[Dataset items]
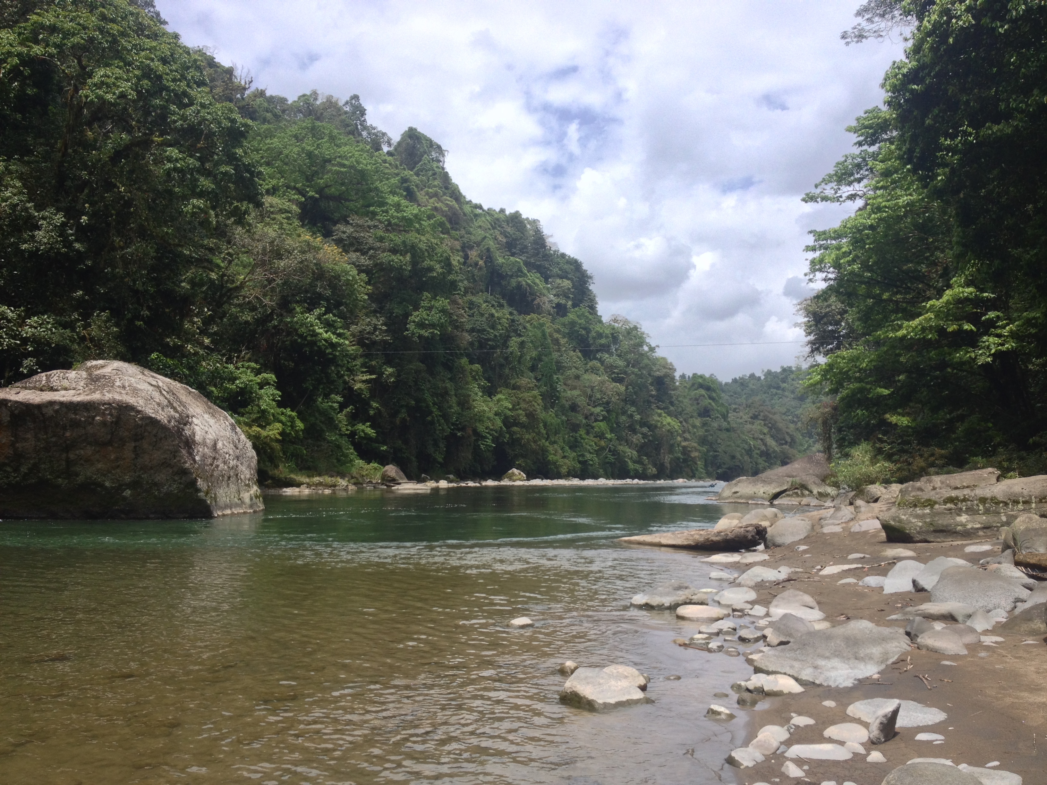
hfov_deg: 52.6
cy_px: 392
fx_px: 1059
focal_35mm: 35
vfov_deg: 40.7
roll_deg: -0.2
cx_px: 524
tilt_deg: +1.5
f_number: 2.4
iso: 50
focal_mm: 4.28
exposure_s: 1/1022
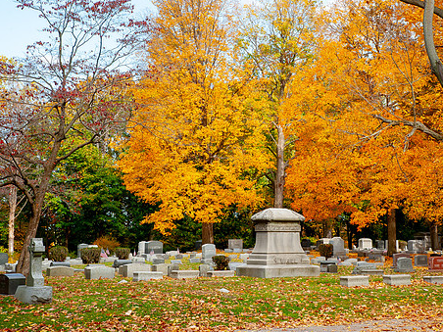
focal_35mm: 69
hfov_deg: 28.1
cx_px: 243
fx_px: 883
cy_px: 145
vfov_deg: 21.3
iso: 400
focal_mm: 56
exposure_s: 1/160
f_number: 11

## Aim of the task
Only the text of the records belongs in the answer, printed exactly and without pictures.

## Reply to the task
hfov_deg: 52.6
cy_px: 392
fx_px: 1059
focal_35mm: 35
vfov_deg: 40.7
roll_deg: -0.2
cx_px: 524
tilt_deg: +1.5
f_number: 2.4
iso: 50
focal_mm: 4.28
exposure_s: 1/1022
focal_35mm: 69
hfov_deg: 28.1
cx_px: 243
fx_px: 883
cy_px: 145
vfov_deg: 21.3
iso: 400
focal_mm: 56
exposure_s: 1/160
f_number: 11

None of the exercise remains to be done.